Digital Minefield

Why The Machines Are Winning

Internet Lie #4

When you use a search engine you’re searching the Internet.

I’m constantly amazed at how many people are unaware of the simple truth. Namely, that when you use a search engine you’re only searching its indexed cache. The search engine does search the Internet (actually the World Wide Web), but not when you ask it to. Rather, it searches continually by crawling the Web with automated spider software (robots or bots). Then, it integrates that data into its indexed cache. These two activities are separate from sifting through that cache to satisfy your search. You can find more details at this site:

Why am I making a big deal out of this distinction? First, because many if not most people think they’re searching the Internet (the Web) in real time. Although data does travel the lines connecting all the Web servers in the world at the speed of light, it still takes time. While it’s difficult to count these servers (many millions), it’s even harder to estimate how long the lines are connecting them. Traversing the Web takes so long that Google only crawls the entire Web once a month—and that takes more than a week! So, no, you’re not searching the whole Web in real time.

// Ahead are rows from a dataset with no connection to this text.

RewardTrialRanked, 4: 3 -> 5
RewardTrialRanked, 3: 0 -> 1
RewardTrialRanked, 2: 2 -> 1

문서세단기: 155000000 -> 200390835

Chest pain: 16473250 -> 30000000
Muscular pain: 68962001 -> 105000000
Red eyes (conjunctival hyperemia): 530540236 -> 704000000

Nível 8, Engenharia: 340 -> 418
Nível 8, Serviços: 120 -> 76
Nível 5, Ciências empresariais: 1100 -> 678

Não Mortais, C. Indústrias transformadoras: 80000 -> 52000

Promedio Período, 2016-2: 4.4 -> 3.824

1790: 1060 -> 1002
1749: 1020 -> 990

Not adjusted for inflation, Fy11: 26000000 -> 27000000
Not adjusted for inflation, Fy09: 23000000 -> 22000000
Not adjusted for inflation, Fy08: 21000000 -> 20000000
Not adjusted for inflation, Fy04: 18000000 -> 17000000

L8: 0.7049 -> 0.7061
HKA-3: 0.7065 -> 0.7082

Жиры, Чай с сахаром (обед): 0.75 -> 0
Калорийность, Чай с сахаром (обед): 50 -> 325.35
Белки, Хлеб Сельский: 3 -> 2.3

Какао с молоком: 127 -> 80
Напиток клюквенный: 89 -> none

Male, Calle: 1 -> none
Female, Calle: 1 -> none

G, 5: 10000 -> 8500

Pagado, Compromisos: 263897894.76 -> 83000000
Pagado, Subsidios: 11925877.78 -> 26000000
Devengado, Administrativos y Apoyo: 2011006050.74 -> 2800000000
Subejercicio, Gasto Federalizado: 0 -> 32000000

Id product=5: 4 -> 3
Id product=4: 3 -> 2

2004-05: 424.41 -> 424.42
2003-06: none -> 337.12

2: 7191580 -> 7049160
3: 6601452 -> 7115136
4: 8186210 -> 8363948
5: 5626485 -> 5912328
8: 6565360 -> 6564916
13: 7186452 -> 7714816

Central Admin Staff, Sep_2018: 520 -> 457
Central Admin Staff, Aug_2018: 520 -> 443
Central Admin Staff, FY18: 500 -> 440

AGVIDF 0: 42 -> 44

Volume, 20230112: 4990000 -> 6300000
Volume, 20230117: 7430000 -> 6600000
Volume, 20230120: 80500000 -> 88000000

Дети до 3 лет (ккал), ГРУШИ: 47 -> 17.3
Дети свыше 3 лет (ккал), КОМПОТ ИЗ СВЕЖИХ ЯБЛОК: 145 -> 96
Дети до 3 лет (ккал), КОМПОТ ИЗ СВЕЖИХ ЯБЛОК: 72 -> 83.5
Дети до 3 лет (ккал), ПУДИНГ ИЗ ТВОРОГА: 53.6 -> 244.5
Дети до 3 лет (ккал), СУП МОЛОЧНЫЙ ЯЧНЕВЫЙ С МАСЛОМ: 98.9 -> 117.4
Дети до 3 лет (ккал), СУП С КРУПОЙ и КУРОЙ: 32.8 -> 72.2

But there’s another, more important reason to understand why your Internet searches are limited. To do this you must understand the cache, because this is actually what you’re searching. To begin, it takes time to get pages into the cache. If Google—as big as they are, and they’re really big—only can search the entire Web once a month, then we should not be surprised to discover it can take up to six weeks for a new page to appear in the cache. So clearly, at any given moment, the cache is not the Web.

Moreover, the cache, despite Google’s size (and not only are they really big, they’re not telling anyone how big) is finite. And the World Wide Web is bigger still. Much. Think of this way: The index of a book is not the book, it doesn’t index everything in the book. One more analogy: less than a hundred years ago, astronomers thought our galaxy was all there was to the Universe. Now they know it’s only one of some 100 to 200 billion galaxies. Nor is Google’s indexed cache the Web.